I Gots My Crocs!
globeandmail.com : The Birkenstock of the 21st century? That's no crocThus it came to pass of a mid-morning this week that a pair of blue-rinse, once-a-week blowout grannies -- 70 is the new 60! -- came styling out of a yoga studio, leather Birkin bags and purple yoga mats in hand. But the thing that really jumped out was the feet: Both with-it gals had Crocs on. The $35 plastic, no-slip gardening, surf and deck sandals that have become this year's biggest lifestyle gimmick.I first heard of Crocs two or three weeks ago. Last week, I was chatting with John the other day and we got to talking of Crocs. Once we got going, the game was afoot! (ahem... sorry) Whilst chatting, I tripped on over to the Crocs website. My eyes!!! There are so many colors! I considered purchasing a pair right then and there. However, having good experiences with Zappos, I tip-toed over to their site for a looksee.
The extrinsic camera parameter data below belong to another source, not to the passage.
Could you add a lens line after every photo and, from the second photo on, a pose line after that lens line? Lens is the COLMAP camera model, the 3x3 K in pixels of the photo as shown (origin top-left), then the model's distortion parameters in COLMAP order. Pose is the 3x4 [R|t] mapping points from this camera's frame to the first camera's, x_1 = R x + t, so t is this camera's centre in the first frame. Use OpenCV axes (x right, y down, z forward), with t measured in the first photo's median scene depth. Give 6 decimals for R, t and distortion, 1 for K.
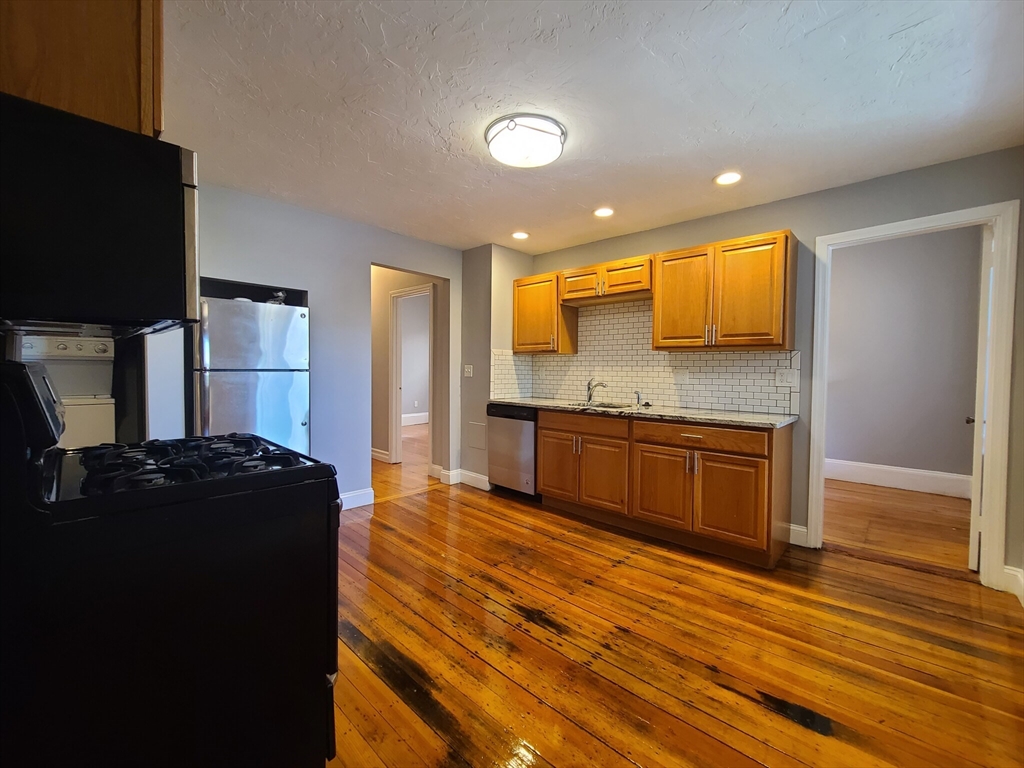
lens RADIAL K [[422.6, 0, 521.0], [0, 422.6, 379.1], [0, 0, 1]] dist [0.001268, -0.000143]
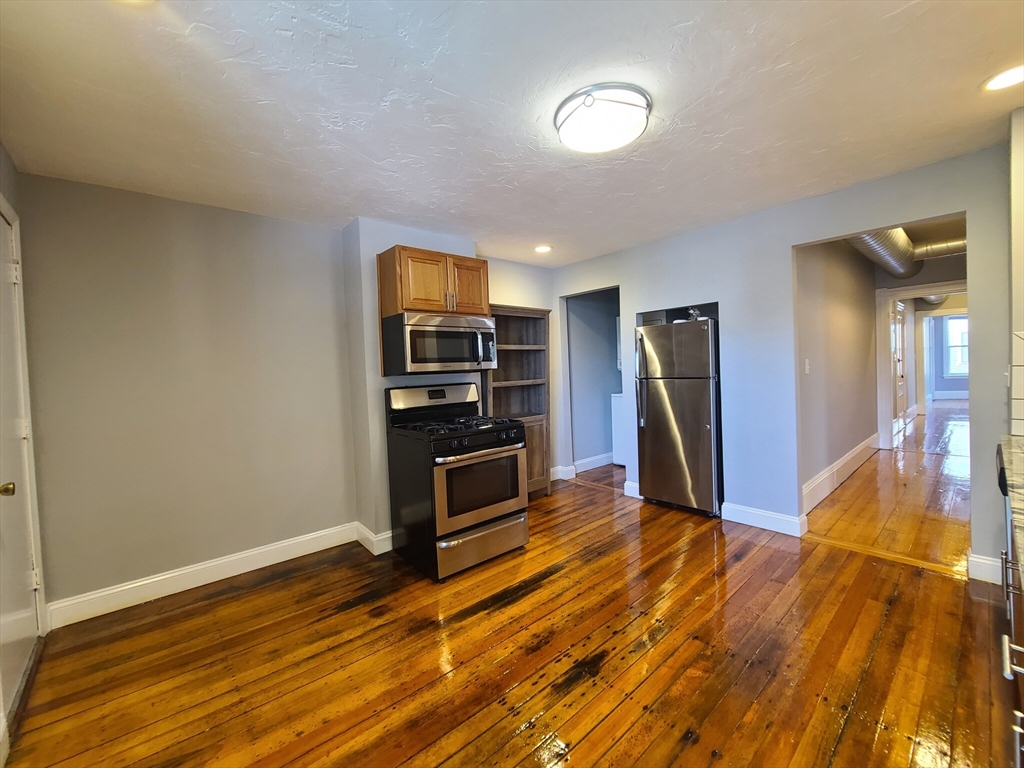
lens RADIAL K [[422.6, 0, 521.9], [0, 422.6, 380.1], [0, 0, 1]] dist [0.001268, -0.000143]
pose [[-0.092866, 0.019167, -0.995494, 0.647611], [0.010897, 0.999774, 0.018233, -0.042966], [0.995619, -0.009154, -0.093054, 0.674796]]
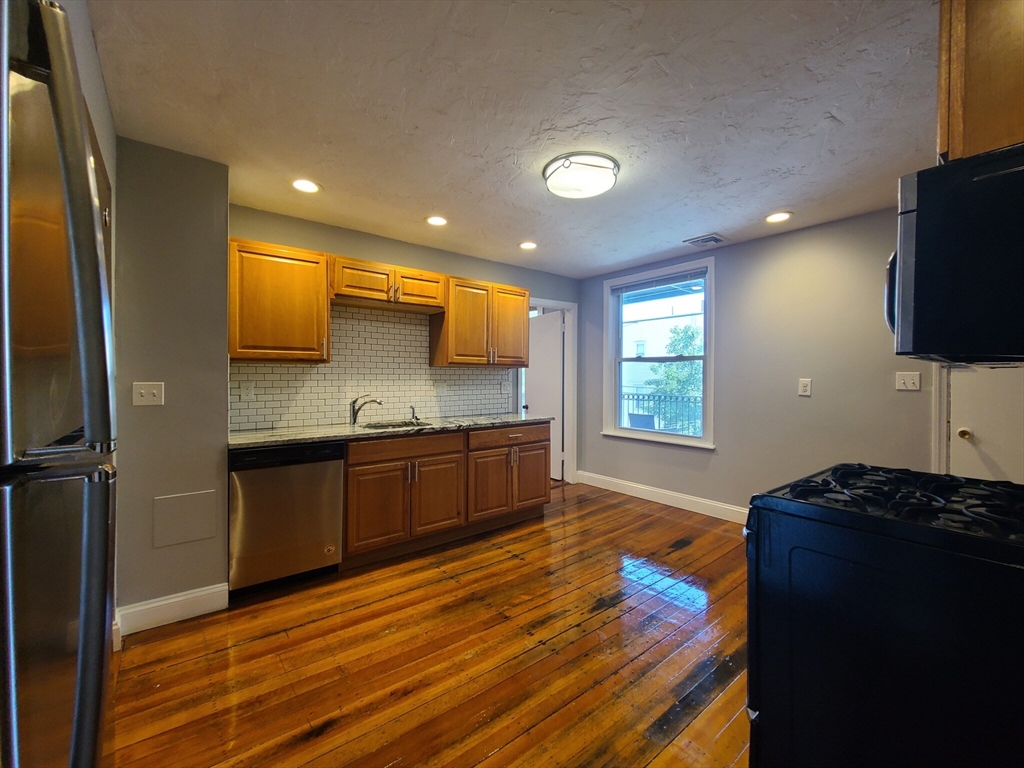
lens RADIAL K [[422.6, 0, 521.6], [0, 422.6, 378.4], [0, 0, 1]] dist [0.001268, -0.000143]
pose [[0.142478, -0.010950, 0.989737, -0.797509], [0.024399, 0.999674, 0.007547, -0.043807], [-0.989497, 0.023073, 0.142699, 0.743164]]
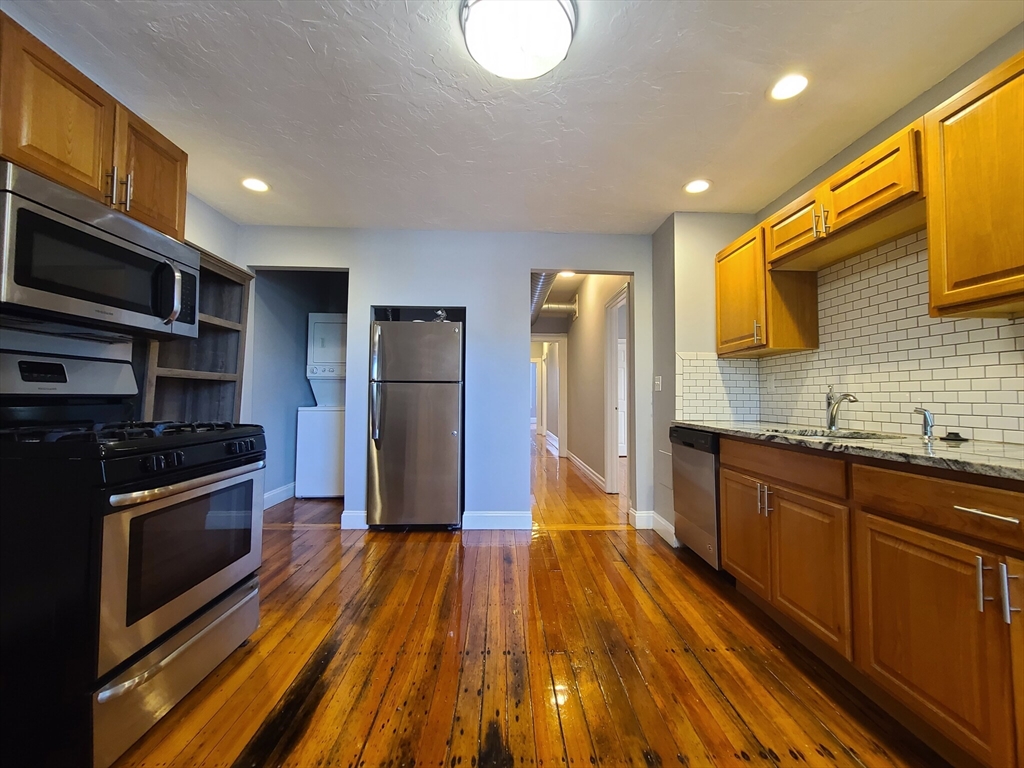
lens RADIAL K [[422.6, 0, 521.1], [0, 422.6, 379.0], [0, 0, 1]] dist [0.001268, -0.000143]
pose [[0.709817, -0.037030, -0.703412, 0.354578], [-0.016269, 0.997489, -0.068928, 0.043611], [0.704198, 0.060370, 0.707432, 0.404807]]
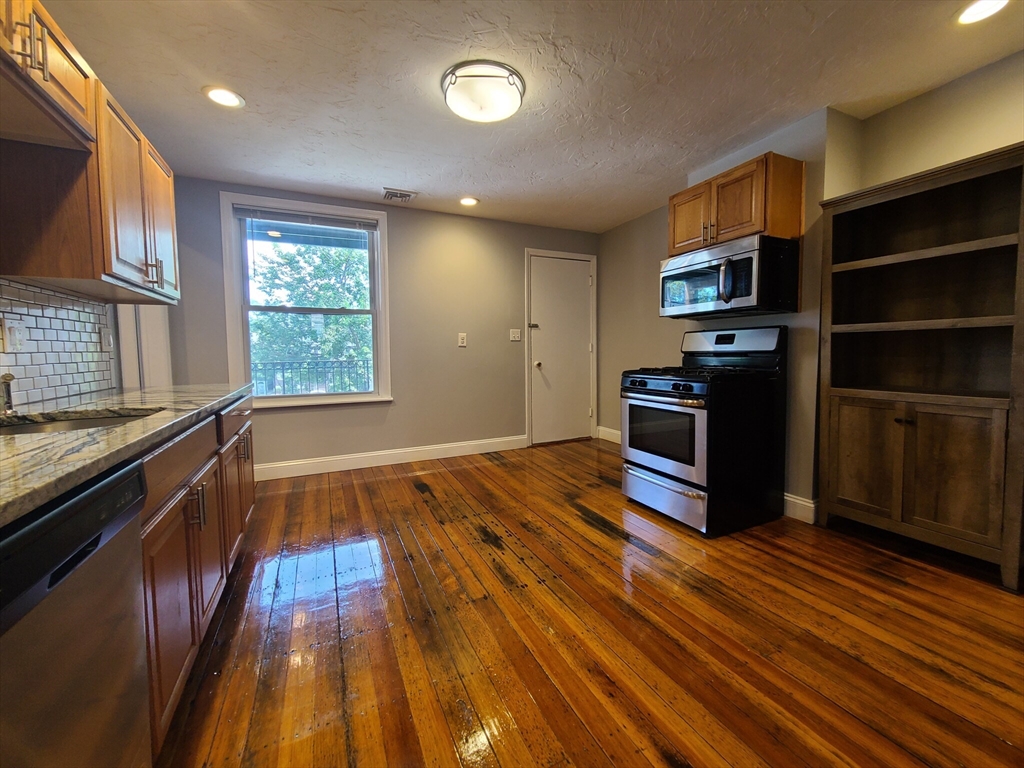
lens RADIAL K [[422.6, 0, 521.0], [0, 422.6, 378.9], [0, 0, 1]] dist [0.001268, -0.000143]
pose [[-0.927329, -0.024345, 0.373455, -0.332968], [0.011750, 0.995496, 0.094072, 0.003874], [-0.374063, 0.091624, -0.922866, 1.425250]]
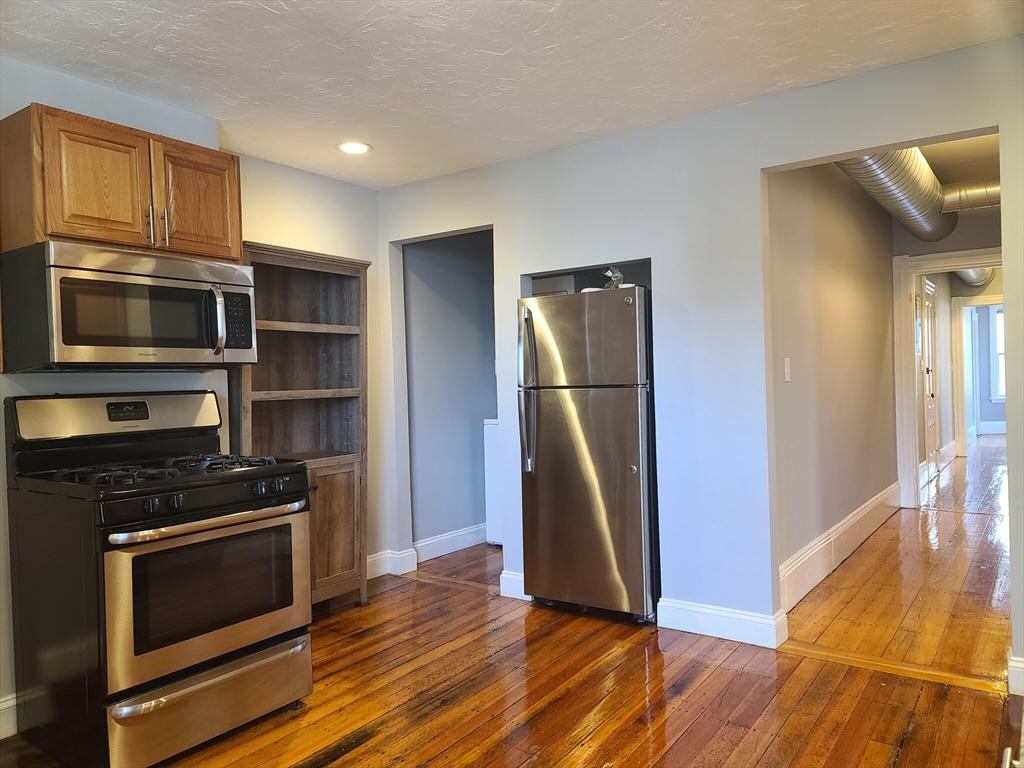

There I read many customer reviews of the ugly shoes and determined that I might better try them on before purchasing. I called several local stores, none of which had a great selection of colors in my gargantuan size, 13. Still, Blue Ridge Mountain Sports had them in orange... Yeah, I figure if I'm gonna have ugly shoes, I'll be sure that they are seen! I trundled on over there that evening, tried them on and loved 'em. I bought a pair and didn't have to pay for shipping! I wore them the next day and I got all kinds of comments! I think they were compliments, but with shoes this ugly, who can be sure? I've worn them several times now (sockless) and must agree with the general consensus, they are majorly comfortable. I don't know if I'll let myself get caught up in the "gotta have every color" craze, but I'm pretty sure a black pair will wind up in my stash, too.
Crocs, which retail for $30 to $60 nationally, are slip-resistant, anti-microbial and odour-free. They have Swiss-cheese holes to keep the air circulating. They also massage your feet. Thus they have been popular with nurses, and with chefs, for some time. The appeal of these shoes, what one fashionista calls 'a cross between Birks and jellies,' runs across genders, generations, professions and income levels.
Hipsters of all ages already have their Crocs -- in pink or black or green or orange -- while the rest of the population is still adjusting their eyes to the encroaching footgear travesty.
Hat tip to John for the article link. (and for flipping my "gotta get a pair" switch!)